A severe storm has flared up Montgomery County along and east of Interstate 270. The most intense activity is currently between Aspen Hill and Wheaton. The storm is rapidly pushing south-southeast (at around 20 mph) toward Bethesda and Silver Spring and should also enter the District and eastern Fairfax County by 10 p.m. or shortly thereafter. In addition to torrential rain and frequent lightning, the storm may produce damaging wind gusts to 60 mph as well as some hail. It has history of producing hail to one-inch in diameter north of Rockville.

Original article from 5 p.m.

Temperatures were down somewhat Wednesday compared to recent days. Even so, highs in the low to mid-90s were still hard to stomach for more than a short period. A couple of showers and storms have fired up in the heat of the day. They could be strong, and there’s potentially much more where that comes from on Thursday.

Listen to our daily D.C. forecasts: Apple Podcasts | Amazon Echo | More options

Through tonight: We continue to run the risk of a storm popping up and growing intense. Activity should be isolated to widely scattered, but anything that lasts could become intense, dropping hail and producing some damaging wind gusts. Otherwise, partly cloudy skies are the rule overnight. Temperatures dip to the upper 60s and lower 70s for lows, with winds turning to come from the south, and humidity levels rise.

View the current weather at The Washington Post.

Tomorrow (Thursday): One more day of heat as a cold front approaches. We’ll see more and thicker clouds than recent days, which might help keep temperatures closer to 90 for highs. Low 90s wouldn’t be surprising. The risk of showers and storms — see below for more — grows heading deeper into the afternoon, with the best chances perhaps in a 2 to 10 p.m. window. There is also a risk for relatively widespread severe weather. Higher humidity makes it feel more like mid-90s before the storms, so it’s no treat as we wait.

See Dan Stillman’s forecast through the weekend. And if you haven’t already, join us on Facebook and follow us on Twitter and Instagram. For related traffic news, check out Gridlock.

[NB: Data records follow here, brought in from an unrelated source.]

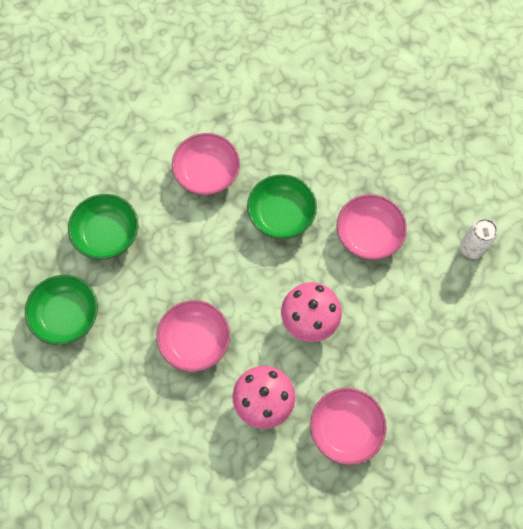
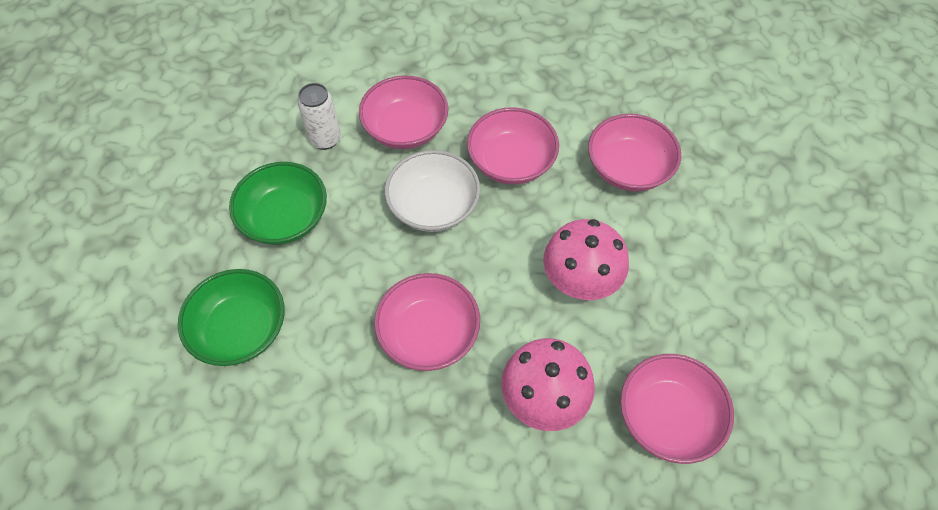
camera: 10 degrees left, 10 degrees down
(216, 242) = (433, 206): none -> white bowl
(281, 215) = (511, 162): green bowl -> pink bowl
(471, 248) = (761, 164): white can -> white can (325, 139)

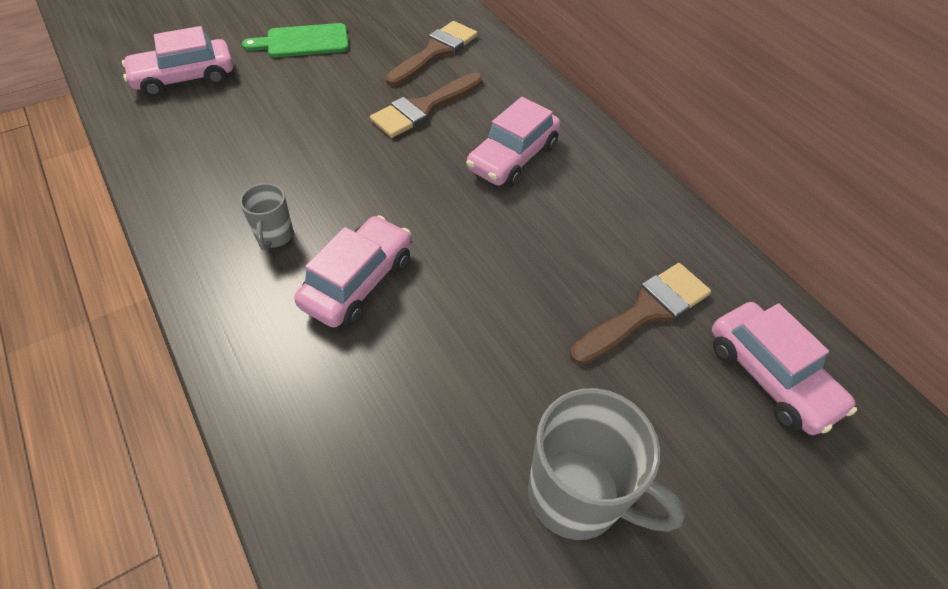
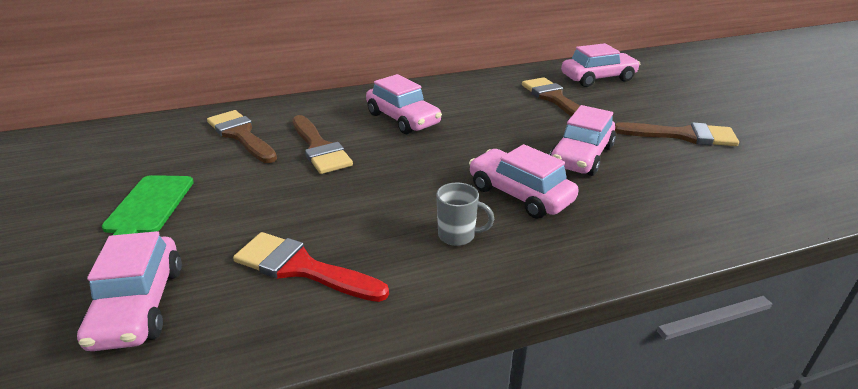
camera: 75 degrees left, 20 degrees down
(225, 144) = (301, 268): none -> red brush
(466, 345) = (581, 156): none -> pink car
(577, 496) = (683, 135): grey mug -> brown brush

Thursday storms: We still appear to expect thunderstorms that could be more widespread Thursday. It’s the same general pattern supporting the potential d-word (derecho) today in the Upper Midwest. Conditions appear quite supportive for severe storms, with most of the questions centering on how and when it all evolves. Below is a quick summary from key voices.

The local National Weather Service office writes, “If we were to destabilize and storms were to form in that type of environment, the potential is there for a significant severe weather event, with very high winds, large hail, and tornadoes all possible. However, there`s considerable disagreement among the various models as to if and where storms will form in the wake of what`s left of today`s Upper Midwest system.

Per the Storm Prediction Center, “Damaging gusts and tornadoes are possible with the more intense thunderstorms.”

CWG’s severe-weather expert, Jeff Halverson, agrees, noting that Thursday could be “a more widespread threat” given relatively high wind shear and potentially favorable instability.